-- Task to complete --
Select all lines in the records that include "других".

-- Extracted page text data --
=== Section Start ===

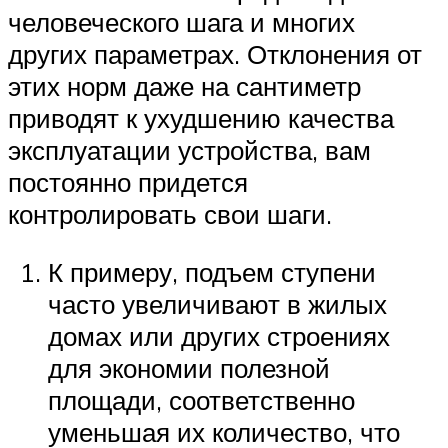
человеческого шага и многих
других параметрах. Отклонения от
этих норм даже на сантиметр
приводят к ухудшению качества
эксплуатации устройства, вам
постоянно придется
контролировать свои шаги.
К примеру, подъем ступени
часто увеличивают в жилых
домах или других строениях
для экономии полезной
площади, соответственно
уменьшая их количество, что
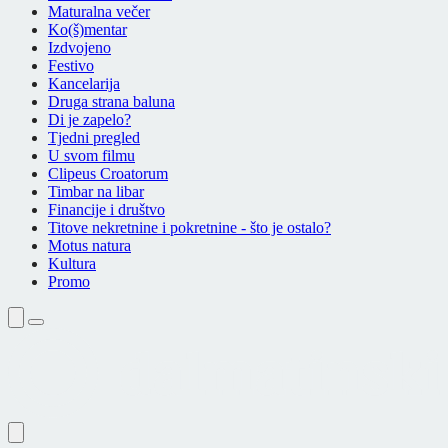
Maturalna večer
Ko(š)mentar
Izdvojeno
Festivo
Kancelarija
Druga strana baluna
Di je zapelo?
Tjedni pregled
U svom filmu
Clipeus Croatorum
Timbar na libar
Financije i društvo
Titove nekretnine i pokretnine - što je ostalo?
Motus natura
Kultura
Promo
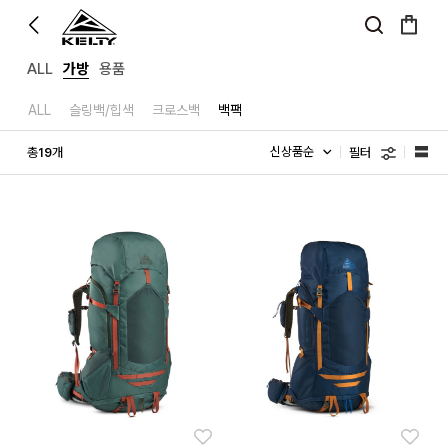
ALL
가방
용품
ALL
슬링백/힙색
크로스백
백팩
필터
총
개
19
좋아요
좋아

=== Section End ===

-- Written answer --
других параметрах. Отклонения от
домах или других строениях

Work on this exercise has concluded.